Environment-Driven Configuration
All service settings—from the password hashing strength to the SSO root domain—are managed via environment variables in wrangler.jsonc.
"vars": {
"APP_ENV": "production",
"LOG_LEVEL": "warn",
"APP_NAME": "Derbent",
"BASE_URL": "https://derbent.example.com",
"PBKDF2_ITERATIONS": "100000",
"AUDIT_LOG_RETENTION_DAYS": "30",
"COOKIE_DOMAIN": ".example.com",
"RESEND_DOMAIN": "destek.example.com",
},Simple Integration Middleware
Integrating a new app takes minutes. You simply add a Service Binding and a few lines of middleware to check the session:
export async function verifyWithDerbent(c: Context, appId: string) {
const cache = caches.default;
const cookie = c.req.header("Cookie") || "";
// If the cookie is empty, we can skip the fetch entirely to save CPU
if (!cookie) {
return c.json({ error: "Unauthorized" }, 401);
}
const clientIp = c.req.header("cf-connecting-ip") || "127.0.0.1";
const clientUa = c.req.header("user-agent") || "unknown";
// SECURITY: Cloudflare Cache API ignores the 'Vary: Cookie' header.

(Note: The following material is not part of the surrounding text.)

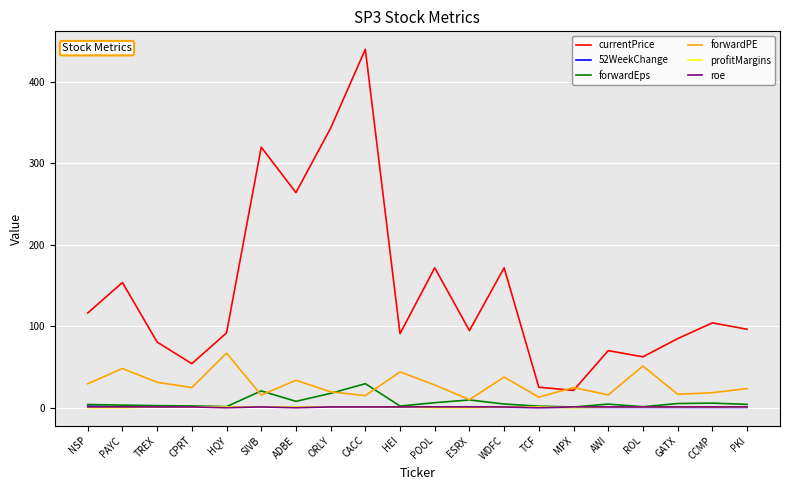

What is the greatest value displayed?

439.9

// To prevent cross-session leaking, we create a unique cache key by hashing the cookie.
const encoder = new TextEncoder();
const data = encoder.encode(cookie);
const hashBuffer = await crypto.subtle.digest("SHA-256", data);
const hashArray = Array.from(new Uint8Array(hashBuffer));
const cookieHash = hashArray
.map((b) => b.toString(16).padStart(2, "0"))
.join("");
// PERFORMANCE: Use the consuming Worker's actual hostname to prevent DNS lookup penalties in the Cache API.
const currentUrl = new URL(c.req.url);
const cacheUrl = new URL(`${currentUrl.origin}/_internal_auth_cache`);
cacheUrl.searchParams.set("app_id", appId);
cacheUrl.searchParams.set("cookie_hash", cookieHash);
const cacheKey = new Request(cacheUrl.toString());
let response = await cache.match(cacheKey);
if (!response) {
// The actual request to Derbent via Service Binding.
const fetchReq = new Request(
`https://auth.internal/internal/verify?app_id=${appId}`,
{
headers: {
Cookie: cookie,
"Derbent-Client-IP": clientIp,
"Derbent-Client-UA": clientUa,
},
},
);
response = await c.env.DERBENT_SERVICE.fetch(fetchReq);
if (response.ok) {
// Cache the response against our unique cacheKey
await cache.put(cacheKey, response.clone());
}
}
return response;
}The Roadmap: Native Edge & Admin Control
Derbent is an evolving project. Here is what is coming next:
1. Moving to Cloudflare Native Email
Currently, Derbent uses Cloudflare Queues to pass email tasks to the Resend API. However, Cloudflare is set to release a native Workers Email sending service. As soon as it’s available, I will migrate to it to keep the entire stack within the Cloudflare ecosystem, reducing external dependencies and latency.
2. Admin Dashboard
I am planning a dedicated Admin Dashboard for Derbent. This will be a separate interface to:
- Manage Users: Block, delete, or update user information.
- Audit Logs: A searchable UI for the
audit_logstable in D1 to monitor security events. - Application Whitelisting: Manage which apps are allowed to authenticate via the SSO engine.
Conclusion
By centralizing authentication on the Edge, I’ve managed to increase the security of my applications while significantly reducing development time for new projects. Derbent proves that with D1, KV, and Service Bindings, you can build a robust, enterprise-grade auth system without the enterprise price tag.